- _EXERCISE REQUIREMENTS_: Copy the rows below word for word, but leave out the pictures.

- _LISTED RECORDS_:
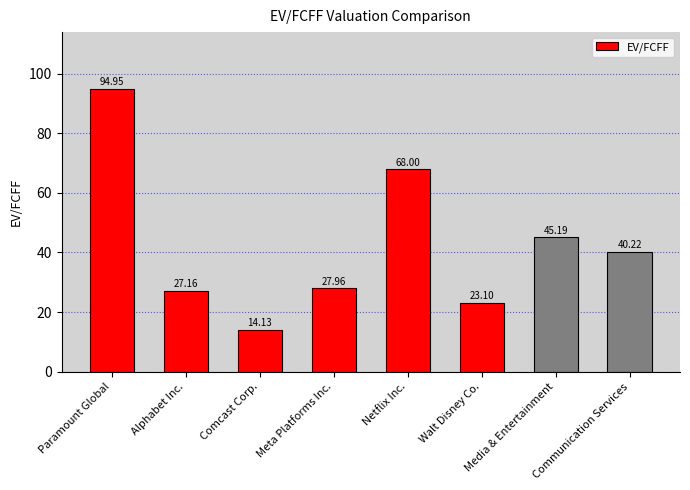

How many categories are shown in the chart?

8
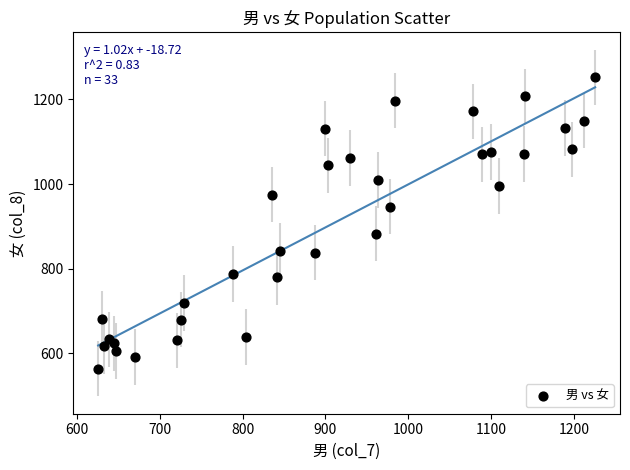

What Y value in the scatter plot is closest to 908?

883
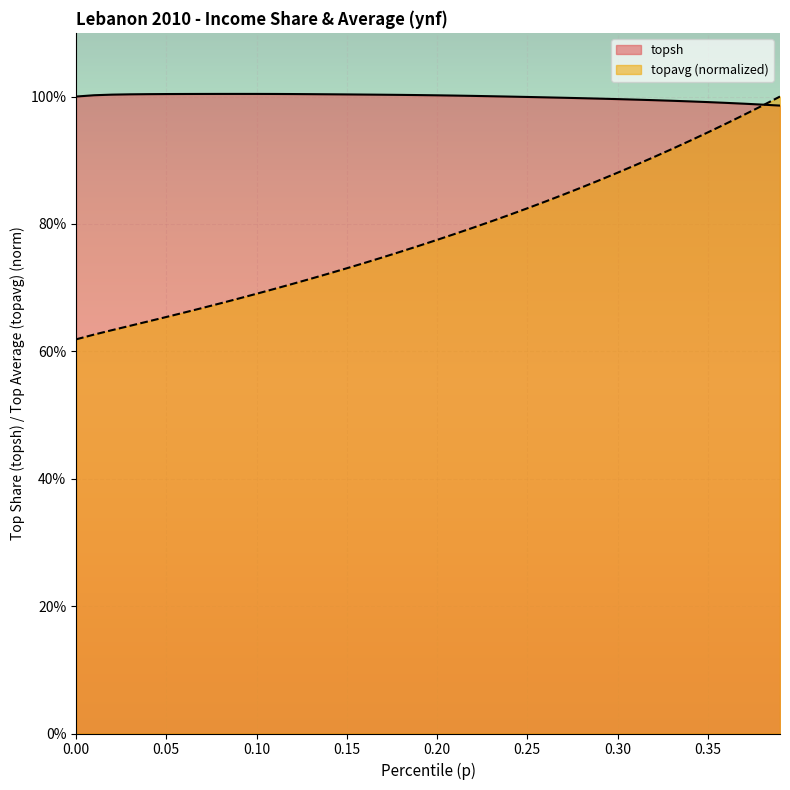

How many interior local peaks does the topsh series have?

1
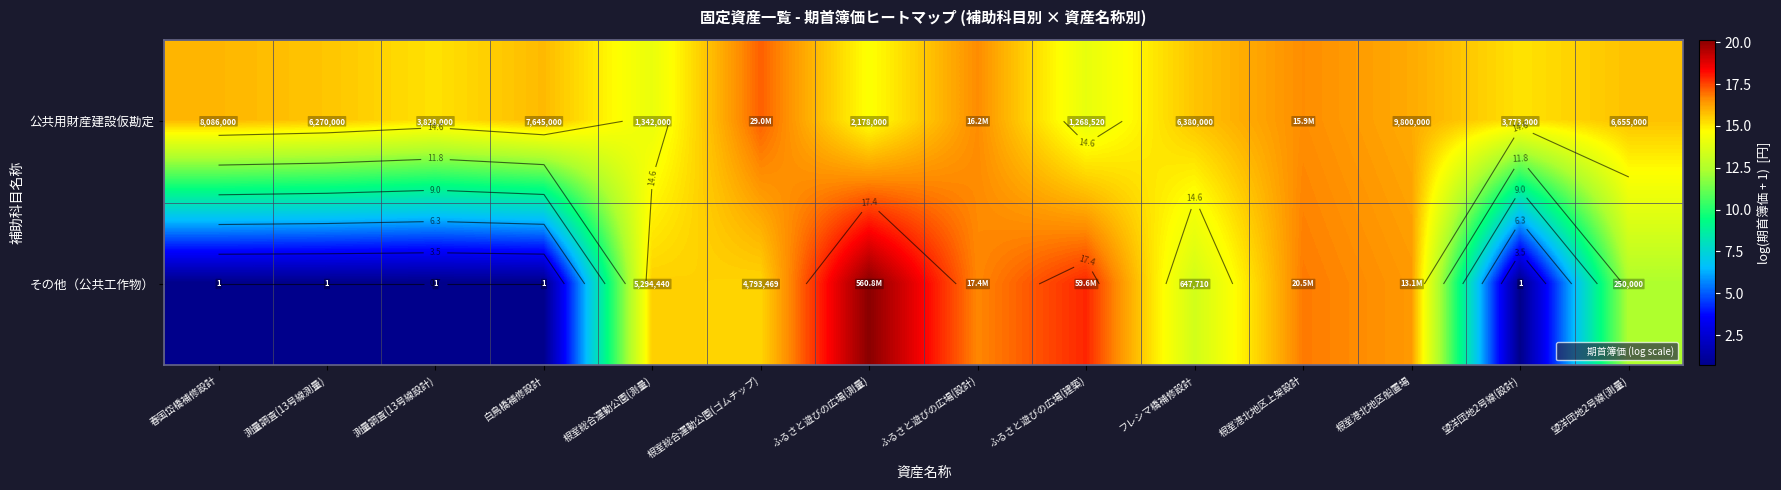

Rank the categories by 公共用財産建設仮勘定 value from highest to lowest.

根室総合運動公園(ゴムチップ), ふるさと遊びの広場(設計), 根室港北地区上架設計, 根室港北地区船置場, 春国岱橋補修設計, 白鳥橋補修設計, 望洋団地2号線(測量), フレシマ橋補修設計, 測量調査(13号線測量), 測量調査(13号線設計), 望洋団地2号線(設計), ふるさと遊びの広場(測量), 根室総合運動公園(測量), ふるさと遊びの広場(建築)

- _RESULT OF THE EXERCISE_:
How many categories are shown in the chart?

8

What Y value in the scatter plot is closest to 908?

883

How many interior local peaks does the topsh series have?

1

Rank the categories by 公共用財産建設仮勘定 value from highest to lowest.

根室総合運動公園(ゴムチップ), ふるさと遊びの広場(設計), 根室港北地区上架設計, 根室港北地区船置場, 春国岱橋補修設計, 白鳥橋補修設計, 望洋団地2号線(測量), フレシマ橋補修設計, 測量調査(13号線測量), 測量調査(13号線設計), 望洋団地2号線(設計), ふるさと遊びの広場(測量), 根室総合運動公園(測量), ふるさと遊びの広場(建築)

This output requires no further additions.